The larger gross side area of the object. A side area is the area of one of the vertical surfaces of the object pointing to the positive or negative Y direction in object’s local coordinates. Gross area is the net area of the object plus the opening areas of the object. Note that this depends on how the openings are modeled. There might be openings, that are used for modifying the object’s edge geometry instead of actually creating openings.

The smaller gross side area of the object. A side area is the area of one of the vertical surfaces of the object pointing to the positive or negative Y direction in object’s local coordinates. Gross area is the net area of the object plus the opening element areas of the object. Note that this depends on how the openings are modeled.

(Area, side, gross, larger (Simplebim) + Area, side, gross, smaller (Simplebim)) / 2

The area calculated with the formula: Height * Length

The following area is calculated for walls and curtain walls:

The area calculated with the formula: Height * Length

The following special areas are calculated for spaces:

The area of the downward pointing surfaces of the object.

The area of the vertical surfaces of the object.

Calculated only if there are so called space boundaries in the model. The area used is the area of the space boundaries. If calculating a boundary area fails for some reason, then the area of the relating object is used.
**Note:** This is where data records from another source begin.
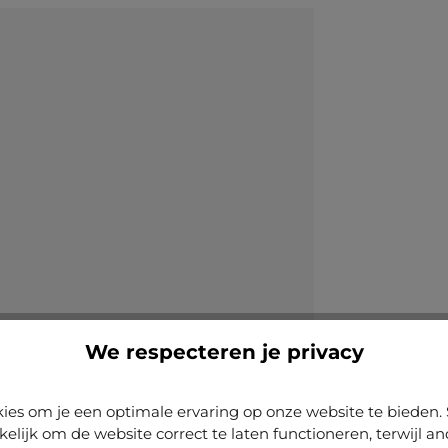
We respecteren je privacy
ies om je een optimale ervaring op onze website te biede
kelijk om de website correct te laten functioneren, terwijl a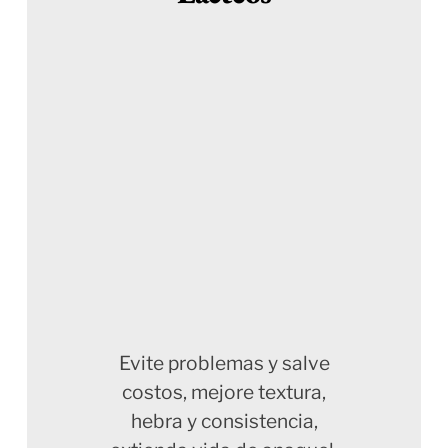
Evite problemas y salve
costos, mejore textura,
hebra y consistencia,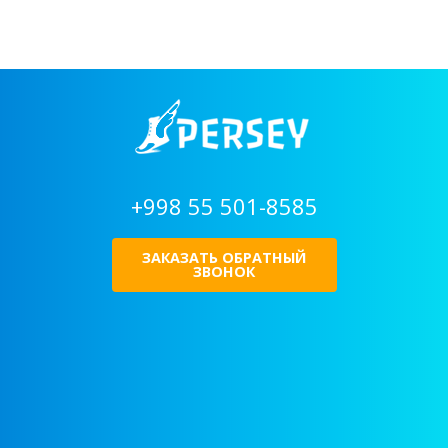
+998 55 501-8585
ЗАКАЗАТЬ ОБРАТНЫЙ
ЗВОНОК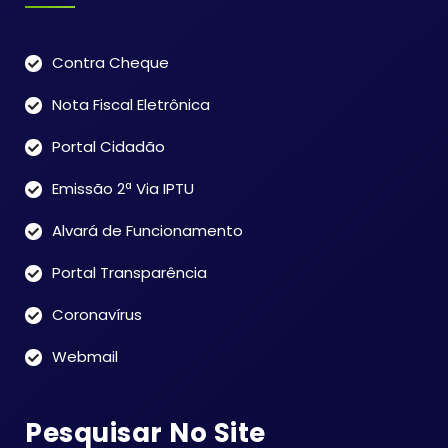
Contra Cheque
Nota Fiscal Eletrônica
Portal Cidadão
Emissão 2ª Via IPTU
Alvará de Funcionamento
Portal Transparência
Coronavírus
Webmail
Pesquisar No Site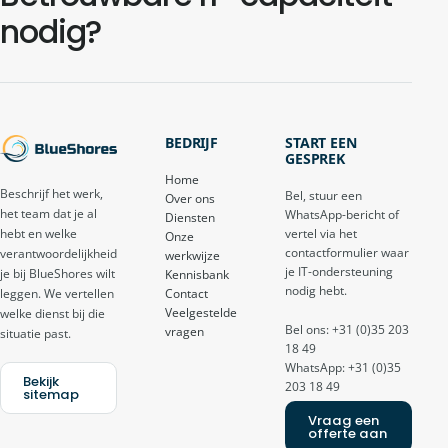
nodig?
BEDRIJF
START EEN
GESPREK
Home
Beschrijf het werk,
Bel, stuur een
Over ons
het team dat je al
WhatsApp-bericht of
Diensten
vertel via het
hebt en welke
Onze
contactformulier waar
verantwoordelijkheid
werkwijze
je IT-ondersteuning
je bij BlueShores wilt
Kennisbank
nodig hebt.
Contact
leggen. We vertellen
Veelgestelde
welke dienst bij die
Bel ons: +31 (0)35 203
vragen
situatie past.
18 49
WhatsApp: +31 (0)35
Bekijk
203 18 49
sitemap
Vraag een
offerte aan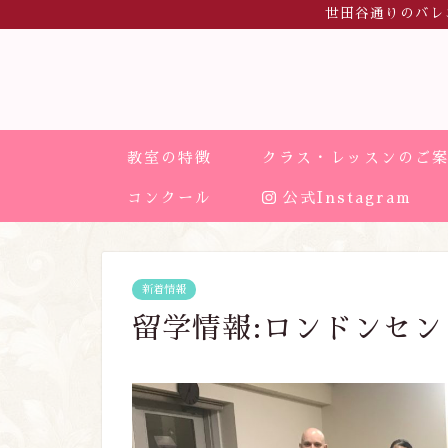
世田谷通りのバレ
教室の特徴
クラス・レッスンのご
コンクール
公式Instagram
新着情報
留学情報:ロンドンセ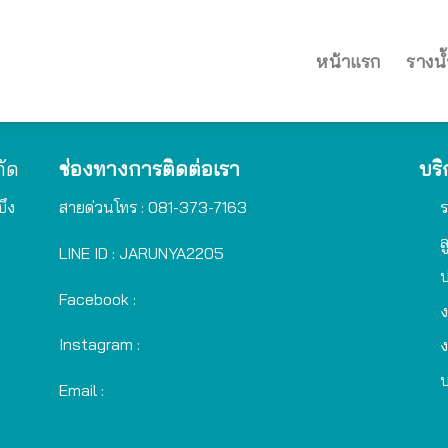
หน้าแรก
รางน้
กัด
ช่องทางการติดต่อเรา
บริ
บึง
สายด่วนโทร :
081-373-7163
ร
ล
LINE ID :
JARUNYA2205
ป
Facebook :
ง
Instagram :
ง
บ
Email :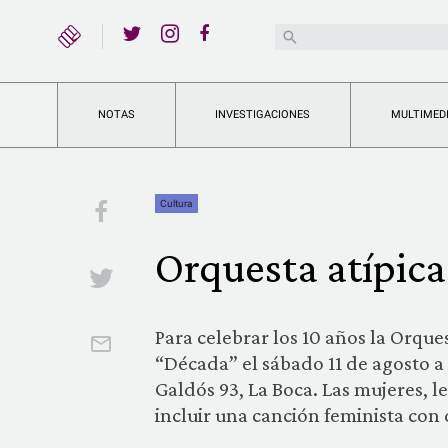
YouTube
Buscar:
Twitter
Instagram
Facebook
NOTAS
INVESTIGACIONES
MULTIMED
Cultura
Facebook
Orquesta atípica
Twitter
Para celebrar los 10 años la Orque
Email
“Década” el sábado 11 de agosto a 
Galdós 93, La Boca. Las mujeres, le
incluir una canción feminista con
If that fails, then the bounding box area of the relating object is used.

Area, sides, gross (Simplebim) – Area, openings (Simplebim).

Area, sides, net (Simplebim) / Thickness (Simplebim).

The following special areas are calculated for the slabs:

The total area of all the surfaces of the object.

The total area of all the side surfaces of the object excluding upward and downward pointing surfaces.

The area of the upward pointing top most surface of the object.

The area of the single largest surface of the object.

Even if the object is modeled from multiple separate parts, the largest surface will still select only one surface of all the surfaces combined – the largest one.

The special character of doors and windows is that they usually are modeled inside a hosting object. This also means, that they usually have a logical connection to the hosting object (for example wall or slab). Furthermore windows and door usually have a logical connection to an opening element, which has been used for subtracting the opening from the host object’s geometry.

Because of this the doors and windows have three different areas. Which one you want to use, depends on of course your use case. Sometimes you need the area and dimensions of the actual product, which may be modeled taken into account the mounting allowance. Sometimes you need the measures of the opening, which doesn't take into account the mounting allowance.

In addition to the area measure and dimensions for the product and opening, there's an area calculated based on the largest dimensions of the product. The latter one is mostly meant to be used as fallback, if the other two areas fail.

The gross area of the product inside the opening excluding for example the outside window sills.

The largest horizontal dimension of the product.

The largest vertical dimension of the product.

The gross area of the opening, if the product is connected to an opening object.

The largest horizontal dimension of the opening, if the product is connected to an opening object.

The largest vertical dimension of the opening, if the product is connected to an opening object.